Horn of Plenty presents Best Forgotten, the first-ever survey of early tapes by avant-anarcho-punks The Apostles.
Founded in London in 1979 by a rotating cast of characters who came and went around its eventual frontman, Andy Martin, The Apostles were a product of their moment; a group of friends grappling with the political, racial, and cultural tensions of the time. Embracing unfettered creative experimentation, while exploring the personal as poetic, themes of queer liberation, radical leftism, and anti-racism, Best Forgotten – drawn from tapes recorded within the limited means of bare necessity in Islington & Hackney squats between 1981-1983 – offers a rare window into this lost world. 40 years on, within an eerily similar political and economic climate, its message remains as relevant and urgent as it was then.

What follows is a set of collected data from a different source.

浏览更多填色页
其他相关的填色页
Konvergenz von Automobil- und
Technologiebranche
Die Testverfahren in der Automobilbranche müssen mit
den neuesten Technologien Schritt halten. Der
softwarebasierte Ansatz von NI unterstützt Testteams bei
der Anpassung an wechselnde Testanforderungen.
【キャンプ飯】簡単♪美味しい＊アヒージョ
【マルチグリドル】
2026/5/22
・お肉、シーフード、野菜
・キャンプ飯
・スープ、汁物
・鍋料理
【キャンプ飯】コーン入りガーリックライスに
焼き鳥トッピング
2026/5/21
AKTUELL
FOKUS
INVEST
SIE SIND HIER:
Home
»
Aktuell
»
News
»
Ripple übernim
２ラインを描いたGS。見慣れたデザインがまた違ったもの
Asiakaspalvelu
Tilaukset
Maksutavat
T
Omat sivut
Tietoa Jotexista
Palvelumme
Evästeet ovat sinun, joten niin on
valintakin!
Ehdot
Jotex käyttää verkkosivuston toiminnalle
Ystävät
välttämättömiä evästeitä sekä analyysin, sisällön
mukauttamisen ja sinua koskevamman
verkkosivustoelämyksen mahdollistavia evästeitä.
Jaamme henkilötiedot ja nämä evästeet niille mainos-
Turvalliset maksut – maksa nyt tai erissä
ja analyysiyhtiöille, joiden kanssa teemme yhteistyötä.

Imbued with immediacy, the artefacts of lo-fi and DIY, and the spirit of chance, the material comprising Best Forgotten captures a fledgling band evolving through various line-ups, styles, and techniques with the means at hand: ramshackle instruments, rudimentary electronics, basic tape recorders and boom boxes, bookending a period of constant experimentation that defined their early years. While associated with other anarcho-punk bands of their moment like Crass, Poison Girls, Conflict and Flux of Pink Indians, this 86 minute collection of rare material – incorporating the early tape collages of fellow traveller Ian Rawes (later famed for his London Sound Survey project) and other avant-garde practices and approaches – sits more comfortably with the output of experimental post-punk bands like Lemon Kittens, Alternative TV or The Door & The Window.

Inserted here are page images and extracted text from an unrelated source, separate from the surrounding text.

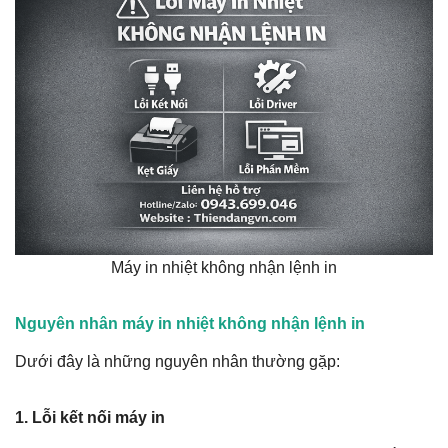
Máy in nhiệt không nhận lệnh in
Nguyên nhân máy in nhiệt không nhận lệnh in
Dưới đây là những nguyên nhân thường gặp:
1. Lỗi kết nối máy in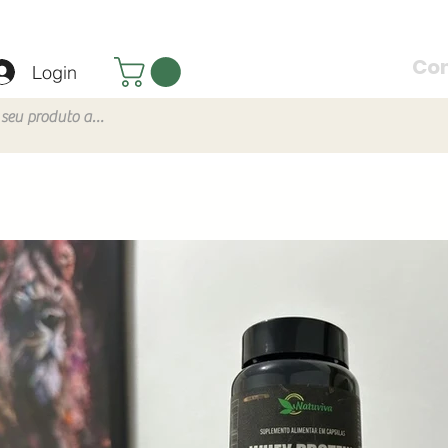
Co
Login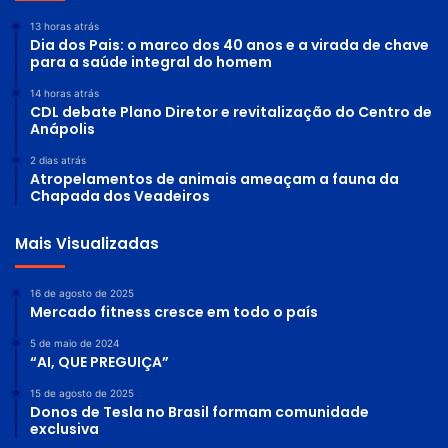
13 horas atrás
Dia dos Pais: o marco dos 40 anos e a virada de chave
para a saúde integral do homem
14 horas atrás
CDL debate Plano Diretor e revitalização do Centro de
Anápolis
2 dias atrás
Atropelamentos de animais ameaçam a fauna da
Chapada dos Veadeiros
Mais Visualizadas
16 de agosto de 2025
Mercado fitness cresce em todo o país
5 de maio de 2024
“AI, QUE PREGUIÇA”
15 de agosto de 2025
Donos de Tesla no Brasil formam comunidade
exclusiva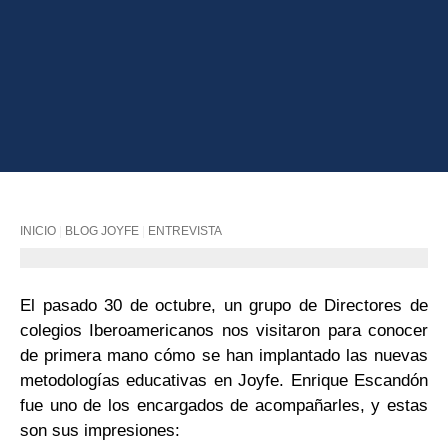
INICIO
|
BLOG JOYFE
|
ENTREVISTA
El pasado 30 de octubre, un grupo de Directores de
colegios Iberoamericanos nos visitaron para conocer
de primera mano cómo se han implantado las nuevas
metodologías educativas en Joyfe. Enrique Escandón
fue uno de los encargados de acompañarles, y estas
son sus impresiones:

While interest in the Apostles’ activities has only grown over the years, particularly after being namechecked by Ty Segall in a 2014 interview, these early explorations have largely remained inaccessible until now. In a 2009 article charting the band’s history, Andy Martin gives these early tapes a mere footnote and stated that, in his opinion, they are ‘Best Forgotten’. With respect, we beg to differ.